I agree with Meridith that a message at the top of the menu saying 3% of the price goes to the kitchen staff would be a better option.
Glad the restaurant is doing this – good for them. Hope the idea catches on.
I think this is a good thing. Sean, I agree that we should just be paying people more. But as a customer, I’m willing to pay a premium to visit a restaurant that tries to pay a living wage. As a consumer, how would I know that unless they did something like this?
I think it’s an innovative way for restaurants to tell people why they’re paying a premium to dine there.
Mark Marderosian has touched on an issue that is far more impactful to workers in general than tips or service surcharges.
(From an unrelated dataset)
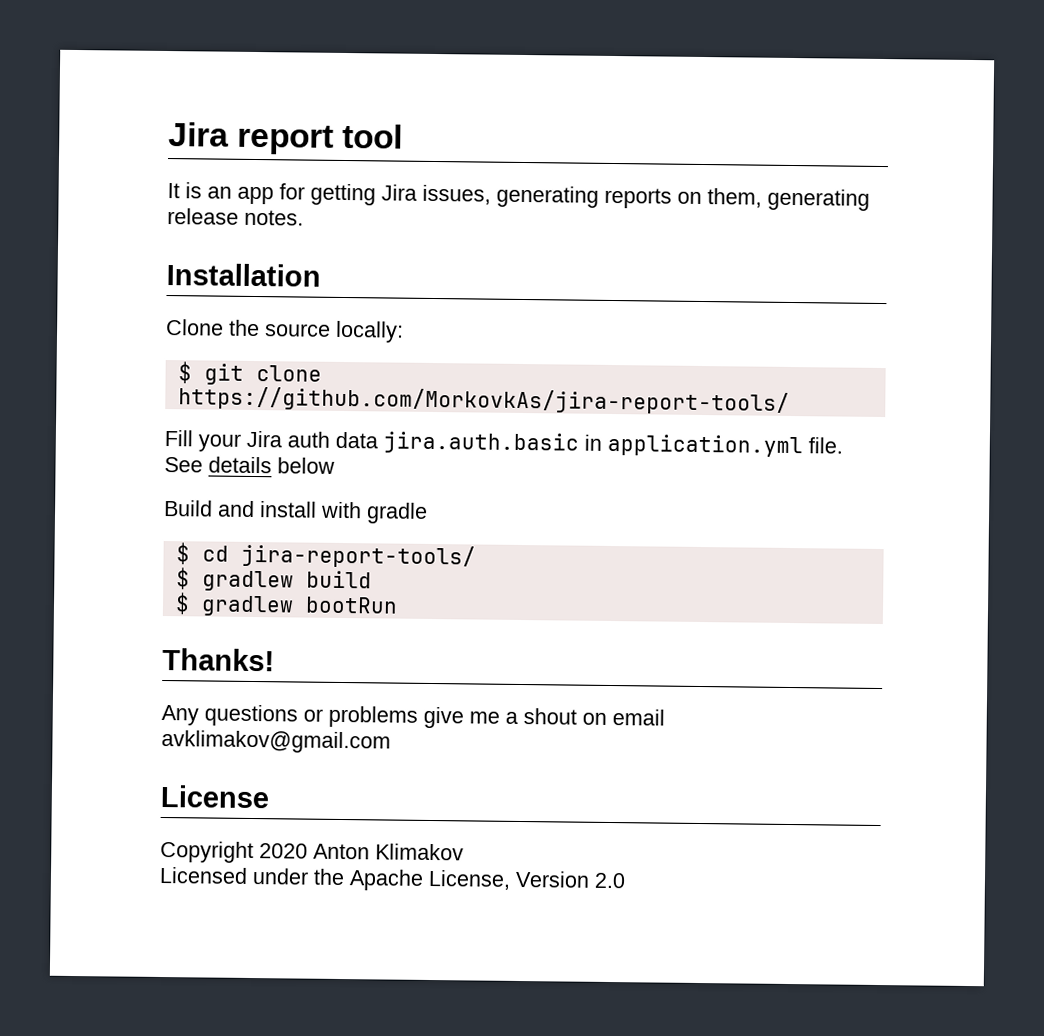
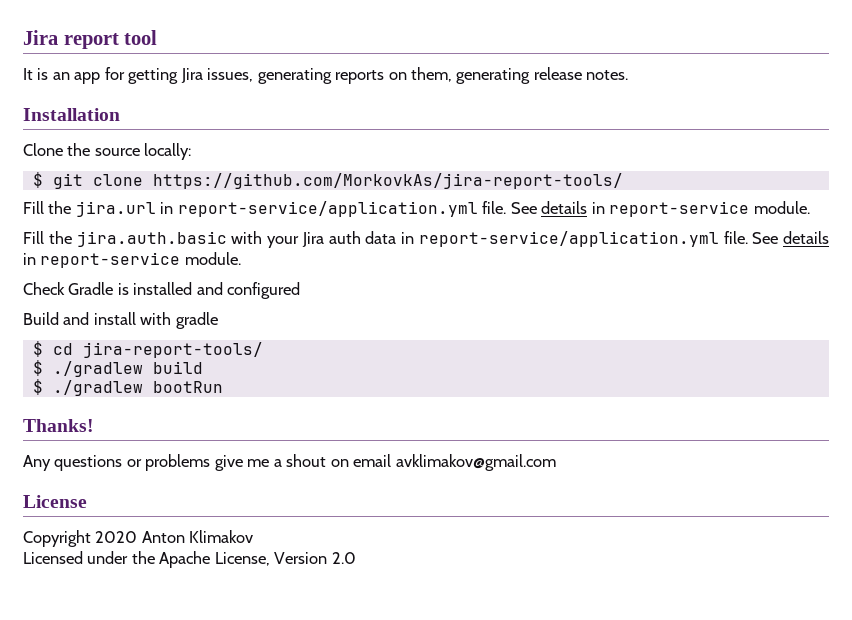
[198,430,843,458] [164,456,335,474] your Jira auth data jira.auth.basic in application.yml file. See details below -> [48,201,810,217] [23,231,829,248] [23,252,241,268] [23,282,301,299] the jira.url in report-service/application.yml file. See details in report-service module. // Fill the jira.auth.basic with your Jira auth data in report-service/application.yml file. See details in report-service module. // Check Gradle is installed and configured
[201,570,294,592] gradlew -> [52,361,143,377] ./gradlew
[200,595,294,617] gradlew -> [52,380,143,396] ./gradlew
It’s the devastating impact automation [coupled with corporate greed] has had on our socio-economic system. You don’t see too many CEO’s losing their jobs to automation. It’s the check-out clerks and toll takers of the world who end up on the unemployment line when they get replaced by laser scanners and robotics.
It’s nothing more than a myth–in fact it’s an outright lie, to suggest this massive transference to automation will ultimately result in better jobs for Americans. We are rapidly evolving toward an unsustainable model for our country. Jobs are the foundation of American life. They must be preserved with a passion equal to preservation of our environment and our historical monuments.
The permanent loss of jobs contributed greatly to Trump’s electoral success. People who think we [thoughtful Americans] are going to counter [“resist”] that populist political inertia with silly little solutions like a 3% “appreciation” charge tacked onto a restaurant check are simply fooling themselves. We need to use our collective power as consumers to support businesses and industries that provide jobs for human workers. Refuse to use the automated check-out lanes at Star Market and CVS. We also need a tax code that incentivizes employment more than deductions to purchase automated equipment, and a health care system that doesn’t stifle new hiring.